LocationQinhuangdao, Hebei, China
Text description provided by the architects. The Red Ribbon running through this Qinhuangdao park can be seen against the background of natural terrain and vegetation, spanning 500 meters (547 yards), integrating the functions of lighting, seating, environmental interpretation, and orientation. While preserving as much of the natural river corridor as possible, this project demonstrates how a minimal design solution can achieve a dramatic improvement to the landscape.
The park is located on the Tanghe River at the eastern urban fringe of Qinhuangdao. The following site conditions presented both opportunities and challenges for the design:
● Good ecological circumstances: The site was covered with diverse native vegetation, providing varied habitats for assorted species.
● Unkempt and deserted: Located at the edge of a beach city, the site was a garbage dump with a deserted shantytown and obsolete irrigation facilities such as ditches and water towers
● Potential safety and accessibility problems: Covered with shrubs and messy grasses, the site was virtually inaccessible and therefore unsafe for people to use.
● Functional demands: With encroaching urban sprawl, the site was used by the new communities for recreation, including fishing, swimming, and jogging.
● Development pressure: With the lower reaches of this river channeled, it seemed likely that the same was going to happen on this site. The natural river corridor would probably have been replaced with concrete embankments and ornamental flower beds.
The major design challenge was to preserve the natural habitats along the river while creating new opportunities for recreation and environmental education. The Red Ribbon was designed as a vivid element within a setting of green vegetation and blue water, curving with the terrain. It integrates a boardwalk, lighting, and seating. Made of fiberglass, it is lit from the inside, glowing red at night. It is 60 centimeters (24 inches) high, and it varies in width from 30 to 150 centimeters (11 inches to 59 inches).
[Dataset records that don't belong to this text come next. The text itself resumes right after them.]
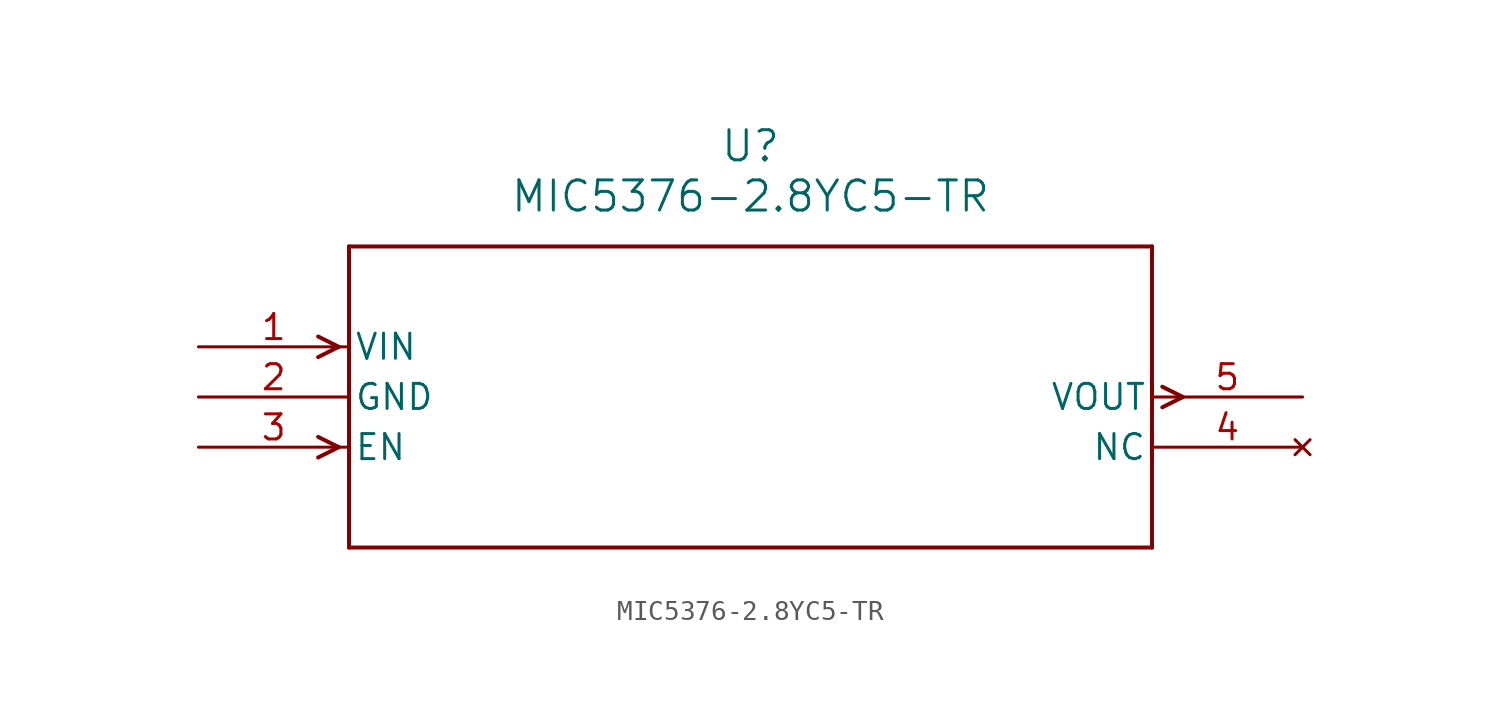
<source format=kicad_sym>
(kicad_symbol_lib
  (version 20211014)
  (generator kicad_symbol_editor)
  (symbol "MIC5376-2.8YC5-TR"
    (pin_names
      (offset 0.254))
    (property "Reference" "U"
      (at 27.94 10.16 0)
      (effects (font (size 1.524 1.524))))
    (property "Value" "MIC5376-2.8YC5-TR"
      (at 27.94 7.62 0)
      (effects (font (size 1.524 1.524))))
    (symbol "MIC5376-2.8YC5-TR_0_1"
      (polyline (pts (xy 7.099 0) (xy 6.058 0.521)) (stroke (width 0.203) (type default) (color 0 0 0 0)) (fill (type none)))
      (polyline (pts (xy 7.099 0) (xy 6.058 -0.521)) (stroke (width 0.203) (type default) (color 0 0 0 0)) (fill (type none)))
      (polyline (pts (xy 7.099 -5.08) (xy 6.058 -4.559)) (stroke (width 0.203) (type default) (color 0 0 0 0)) (fill (type none)))
      (polyline (pts (xy 7.099 -5.08) (xy 6.058 -5.601)) (stroke (width 0.203) (type default) (color 0 0 0 0)) (fill (type none)))
      (polyline (pts (xy 48.781 -2.019) (xy 49.822 -2.54)) (stroke (width 0.203) (type default) (color 0 0 0 0)) (fill (type none)))
      (polyline (pts (xy 48.781 -3.061) (xy 49.822 -2.54)) (stroke (width 0.203) (type default) (color 0 0 0 0)) (fill (type none)))
      (polyline (pts (xy 7.62 5.08) (xy 7.62 -10.16)) (stroke (width 0.203) (type default) (color 0 0 0 0)) (fill (type none)))
      (polyline (pts (xy 7.62 -10.16) (xy 48.26 -10.16)) (stroke (width 0.203) (type default) (color 0 0 0 0)) (fill (type none)))
      (polyline (pts (xy 48.26 -10.16) (xy 48.26 5.08)) (stroke (width 0.203) (type default) (color 0 0 0 0)) (fill (type none)))
      (polyline (pts (xy 48.26 5.08) (xy 7.62 5.08)) (stroke (width 0.203) (type default) (color 0 0 0 0)) (fill (type none)))
      (pin input line (at 0 0 0) (length 7.62) (name "VIN" (effects (font (size 1.27 1.27)))) (number "1" (effects (font (size 1.27 1.27)))))
      (pin power_in line (at 0 -2.54 0) (length 7.62) (name "GND" (effects (font (size 1.27 1.27)))) (number "2" (effects (font (size 1.27 1.27)))))
      (pin input line (at 0 -5.08 0) (length 7.62) (name "EN" (effects (font (size 1.27 1.27)))) (number "3" (effects (font (size 1.27 1.27)))))
      (pin no_connect line (at 55.88 -5.08 180) (length 7.62) (name "NC" (effects (font (size 1.27 1.27)))) (number "4" (effects (font (size 1.27 1.27)))))
      (pin output line (at 55.88 -2.54 180) (length 7.62) (name "VOUT" (effects (font (size 1.27 1.27)))) (number "5" (effects (font (size 1.27 1.27))))))))
</source>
Crossings for small animals are built. Perforations were made on the ribbon’s top surface, creating a dotted pattern, in which lights and various grasses from the site grow.
Five pavilions in the shape of clouds are distributed along the ribbon. These provide protection from harsh sunlight, opportunities for social gatherings, visual focal points, and placement of environmental interpretation plaques. White, yellow, purple, and blue perennial flower gardens appear as patchwork on the formerly desolate fields.
The bright red of the ribbon lights up this densely vegetated site, linking the diverse natural vegetation and the four flower gardens. The ribbon acts as a structural device that reorganizes the formerly unkempt and inaccessible site. The place has increasingly become urbanized; this park attuned with the needs of the local residents, while maintaining its ecological processes and natural services intact.